# Do cockatiels pick things up with their feet?



## marceldp (Jan 18, 2016)

ive been looking at conures and whatnot, i think its adorable. do cockatiels do it?


----------



## Lunawolfsong (Mar 31, 2016)

Some do and some don't. It depends on the cockatiel. I've never seen Kirby pick anything up with his feet, but I've heard stories about other tiels doing it.


----------



## ParrotletsRock (Oct 8, 2013)

My tiel hen used to hold things in her foot but over the last couple of years she quit doing it.


----------



## CaliTiels (Oct 18, 2012)

It's a learned behavior for some tiels I think. Either that or they just naturally have the dexterity to do it. Both of mine do it and they do it daily. Oddly, even my budgies attempt to do it from living next to them. They can't really do anything, but once in a blue moon I'll see them pick up a foot and have no idea what to do with it :lol:


----------



## TamaMoo (Jan 12, 2014)

Yep, either they do or they don't. My guy doesn't, but I wish he would because it is adorable. I've tried to teach him but he isn't interested. I suppose this is payback from when mom really wanted me to learn piano as a kid and I just wasn't interested.


----------



## Dylan&Gracie (Nov 21, 2014)

I have one "lifter" and one who never holds anything in her feet. Freddy will hold food and he also loves to lift one foot high in the air while singing to his reflection, it's almost like he's miming the use of a microphone and so cute! 

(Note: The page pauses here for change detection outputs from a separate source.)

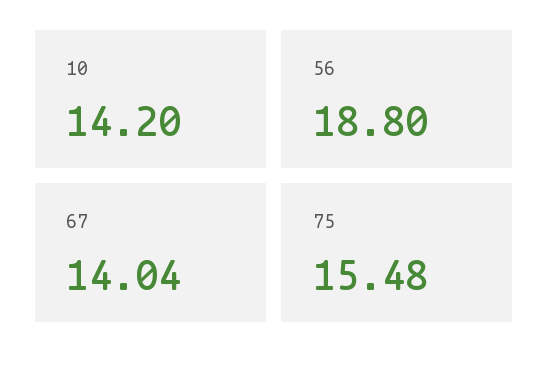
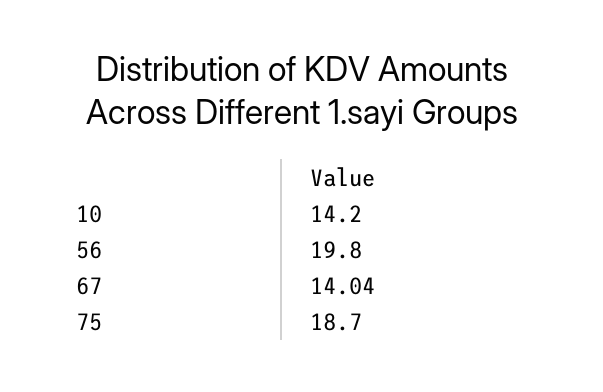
  {
    "10": 14.2,
-   "56": 18.8,
+   "56": 19.8,
    "67": 14.04,
-   "75": 15.48
+   "75": 18.7
  }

Todd, as far as I know, has never done either behavior. She eats her food right out of the dish without handling it.


----------



## Darkel777 (Jun 7, 2013)

I have only ever seen Pikachu do it, only for large seed like sunflower. Compared to the others though, she's a big girl and must have less trouble balancing on one foot.


----------



## shaenne (Apr 19, 2014)

Odie does it, and i've seen Zoe do it once or twice. Not often though. It's adorable when they do!


----------



## mohum (Sep 5, 2014)

My kakariki picked all his fruit and veg up with his feet. He would sit on the perch with half a grape and looked like a bloke at the bar with a beer in his hand. Peppy and my canary will hold food on their perch with their feet but don't pick it up that way.


----------



## marceldp (Jan 18, 2016)

CaliTiels said:


> It's a learned behavior for some tiels I think. Either that or they just naturally have the dexterity to do it. Both of mine do it and they do it daily. Oddly, even my budgies attempt to do it from living next to them. They can't really do anything, but once in a blue moon I'll see them pick up a foot and have no idea what to do with it :lol:


cool! my tiel is still young, almost 1 year, and she sometimes picks up her favourite toy (an empty mechanical pencil (no eraser or graphite)) with her foot.:wf cinnamon:


----------



## BengalFanatic (Aug 23, 2012)

Westley did it just a couple times as a baby, but starting this past year has been doing it non-stop. XD She ends up picking out every singe one of her sunflower seeds out of the rest of her food and she eats them with her feet, and has a special place on her perch where she likes to eat them. Makes dinner time a loooong process. Haha.


----------



## arnabsri (Jul 22, 2015)

Yesss.cutie always does it.cutie will take the fruit piece, roti,egg piece also 1 thread of boiled noodle on her beak and sit on her favorite perch and eat the food while holding the rest on her foot


----------